Toespraak van de staatssecretaris van Verkeer en Waterstaat, Melanie Schultz , bij het in gebruik nemen van de nieuwe torensimulator van het Nederlands Lucht- en Ruimtevaartlaboratorium (en het afsche

(Alleen de uitgesproken tekst geldt)

Dames en heren,

Het NLR laat zich met zijn nieuwe torensimulator weer eens van zijn beste kant zien! Geen enkel ander Europees land heeft iets vergelijkbaars in huis en daar mogen we met zijn allen best trots op zijn. Het NLR voorop natuurlijk.

Toch is dat niet de belangrijkste reden waarom ik zo blij ben met deze nieuwe simulator op Nederlandse bodem. Internationaal vooroplopen is namelijk geen doel op zich. Maar de veiligheid in de lucht is dat wél en op dat gebied kan de NARSIM toren ons weer een paar stappen vooruit helpen. Daar gaat het mij dus vooral om.

Het thema van vandaag - `Uitzicht op veiligheid' - is in méér dan één opzicht goed gekozen. De enorme schermen van 4 bij 11 meter in de torensimulator bieden letterlijk een breed uitzicht op meer veiligheid. Tegelijkertijd geeft het woord `uitzicht' aan dat veiligheid iets is waar je nooit klaar mee bent. Honderd procent veiligheid bestaat niet en een ongeluk is nooit helemaal uit te sluiten. Wat je wel kunt en moet doen, is werken aan permanente verbetering zodat het uitzicht wél steeds mooier wordt.

Natuurlijk gaat het daarbij in eerste instantie om het voorkomen van ongelukken met vliegtuigen.

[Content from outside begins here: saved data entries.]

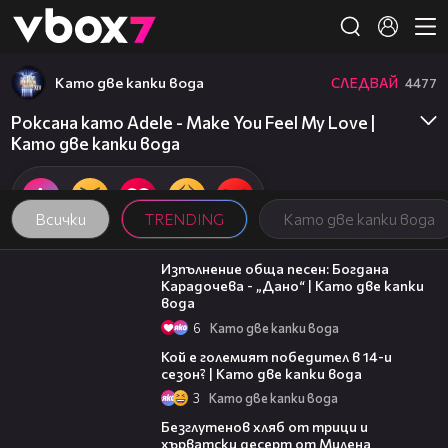
Member of
👾
Като две капки вода
СЛЕДВАЙ
4477
Роксана като Adele - Make You Feel My Love |
Като две капки вода
Всички
TRENDING
Като две капки вода
02:36
Изпълнение обща песен: Богдана
Карадочева - „Дано“ | Като две капки
вода
6
Като две капки вода
11:38
Кой е големият победител в 14-и
сезон? | Като две капки вода
3
Като две капки вода
16:02
Безглутенов хляб от трици и
хърватски десерт от Милена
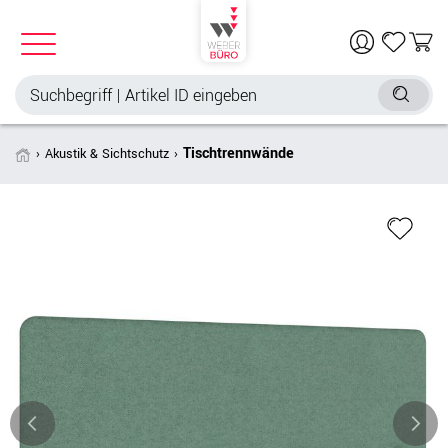
Tischtrennwände
Akustik & Sichtschutz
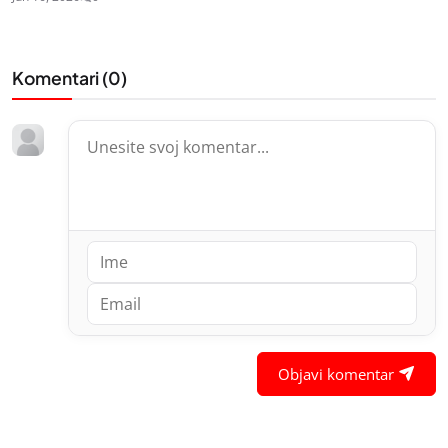
Komentari (
0
)
Objavi komentar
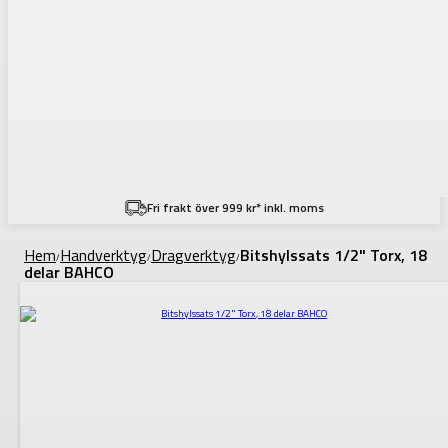
Fri frakt över 999 kr* inkl. moms
Hem
Handverktyg
Dragverktyg
Bitshylssats 1/2" Torx, 18
/
/
/
delar BAHCO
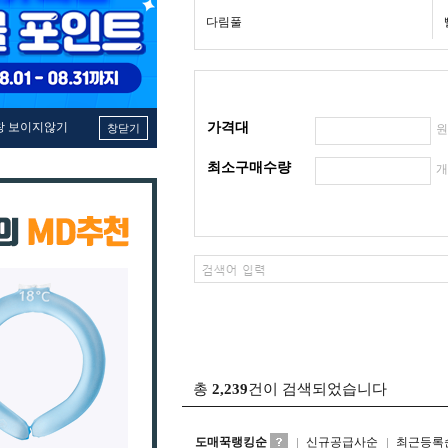
다림풀
창 보이지않기
가격대
창닫기
최소구매수량
총
2,239
건이 검색되었습니다
도매꾹랭킹순
신규공급사순
최근등록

Maar er speelt ook nog een ander belangrijk aspect mee. Een veiliger luchtruim is namelijk ook een groter luchtruim. Daar bedoel ik dit mee. Schiphol is van enorm belang voor de Nederlandse economie. We kunnen de concurrentiepositie van de mainport alleen handhaven en uitbouwen als het aantal vliegbewegingen kan groeien. En het is een feit dat de capaciteit in het luchtruim nauw samenhangt met de manier waarop we onze veiligheidssystemen inrichten. Permanent werken aan verbetering van de veiligheid is dus ook: permanent werken aan een sterke positie van de Nederlandse luchtvaart. Die twee doelen grijpen naadloos in elkaar.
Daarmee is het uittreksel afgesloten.